Lights of this sort, blinking in a sputtered pattern, sending hot white codes deep into my brain, did not help us with regard to seizures. But there was a point when a seizure could be mastered, squeezed back down into the body when it erupted, so basic motion and control could still be achieved.
Such protections protected almost nothing. The warnings simply strengthened my aversion to my daughter. But Esther was not interested enough to corner me, and I took solace in her disdain for us. ‘Interested’ would be an entirely inexact word in relation to Esther and her style of attack. A pyramid of disgust might be sketched out to illustrate the psychological spectrum she had traversed as she accustomed herself to our aversion of her, our decline, and the silencing requests we put to her in the humblest terms we knew. By script and on digital recorder, and in person when conditions permitted it, we begged Esther’s patience and indulgence. We asked that she consider to share, by communication, only what was absolutely essential, just to indulge us, of course, to see if it was possible that we might fail to worsen under conditions of what we could only call radio silence.

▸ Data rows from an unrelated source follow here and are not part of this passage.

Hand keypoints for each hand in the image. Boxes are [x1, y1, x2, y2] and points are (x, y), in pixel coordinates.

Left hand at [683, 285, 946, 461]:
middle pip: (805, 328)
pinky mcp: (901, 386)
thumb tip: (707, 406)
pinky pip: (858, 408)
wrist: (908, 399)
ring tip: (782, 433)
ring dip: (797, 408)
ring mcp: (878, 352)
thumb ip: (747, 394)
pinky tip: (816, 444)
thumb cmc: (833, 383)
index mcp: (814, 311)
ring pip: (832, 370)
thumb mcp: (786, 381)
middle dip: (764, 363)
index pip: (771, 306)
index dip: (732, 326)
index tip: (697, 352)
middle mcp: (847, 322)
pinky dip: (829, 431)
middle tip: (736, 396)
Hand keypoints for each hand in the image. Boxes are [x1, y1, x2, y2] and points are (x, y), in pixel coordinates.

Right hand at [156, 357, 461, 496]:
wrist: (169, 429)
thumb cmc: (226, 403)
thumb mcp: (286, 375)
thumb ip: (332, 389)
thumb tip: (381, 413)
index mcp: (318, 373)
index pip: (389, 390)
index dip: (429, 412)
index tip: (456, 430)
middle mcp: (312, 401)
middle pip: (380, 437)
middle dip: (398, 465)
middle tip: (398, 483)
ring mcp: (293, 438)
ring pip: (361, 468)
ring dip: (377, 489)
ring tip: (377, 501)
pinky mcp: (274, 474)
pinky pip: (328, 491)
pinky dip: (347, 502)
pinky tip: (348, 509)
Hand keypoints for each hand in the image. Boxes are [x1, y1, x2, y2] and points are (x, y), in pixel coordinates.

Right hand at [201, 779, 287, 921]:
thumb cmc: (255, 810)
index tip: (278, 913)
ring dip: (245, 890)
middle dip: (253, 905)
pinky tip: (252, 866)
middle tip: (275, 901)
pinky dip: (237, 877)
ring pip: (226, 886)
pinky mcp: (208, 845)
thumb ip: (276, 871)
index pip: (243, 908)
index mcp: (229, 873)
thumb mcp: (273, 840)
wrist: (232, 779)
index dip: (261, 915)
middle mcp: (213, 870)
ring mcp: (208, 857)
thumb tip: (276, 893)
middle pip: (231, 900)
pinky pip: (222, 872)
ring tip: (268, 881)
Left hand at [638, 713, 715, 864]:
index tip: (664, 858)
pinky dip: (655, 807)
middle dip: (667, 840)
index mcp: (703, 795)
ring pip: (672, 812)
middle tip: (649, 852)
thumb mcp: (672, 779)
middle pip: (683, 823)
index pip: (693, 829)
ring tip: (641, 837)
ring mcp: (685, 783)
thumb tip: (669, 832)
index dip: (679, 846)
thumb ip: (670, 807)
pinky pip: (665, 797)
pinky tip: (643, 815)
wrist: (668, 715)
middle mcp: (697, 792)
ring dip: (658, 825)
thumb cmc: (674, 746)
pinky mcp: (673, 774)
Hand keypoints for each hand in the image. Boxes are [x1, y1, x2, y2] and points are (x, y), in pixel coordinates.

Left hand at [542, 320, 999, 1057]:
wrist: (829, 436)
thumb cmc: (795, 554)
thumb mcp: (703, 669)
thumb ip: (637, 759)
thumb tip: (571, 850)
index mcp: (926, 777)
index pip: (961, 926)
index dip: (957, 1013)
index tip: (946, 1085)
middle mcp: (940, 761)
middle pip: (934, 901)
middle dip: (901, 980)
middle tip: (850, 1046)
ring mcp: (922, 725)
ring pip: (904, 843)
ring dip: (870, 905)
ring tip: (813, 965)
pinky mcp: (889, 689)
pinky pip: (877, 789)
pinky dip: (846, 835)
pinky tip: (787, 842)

Didn’t she want to help us discover if this might make us better, we asked?
Such pleading tones, cast in voices that were by now desperately sick, would no doubt seem dramatic to Esther, overplayed. Even if she became silent as a result, she threw herself angrily through rooms and used her face to advertise her high irritation. Her face came loaded with the most transparent kind of anger. Indeed our evasions of Esther, our strategic hiding, our new habit of leaving detailed notes when we needed to communicate to her, and above all our amplified generosity when it came to money, seemed to be giving her special ideas of a new role she might play in the family.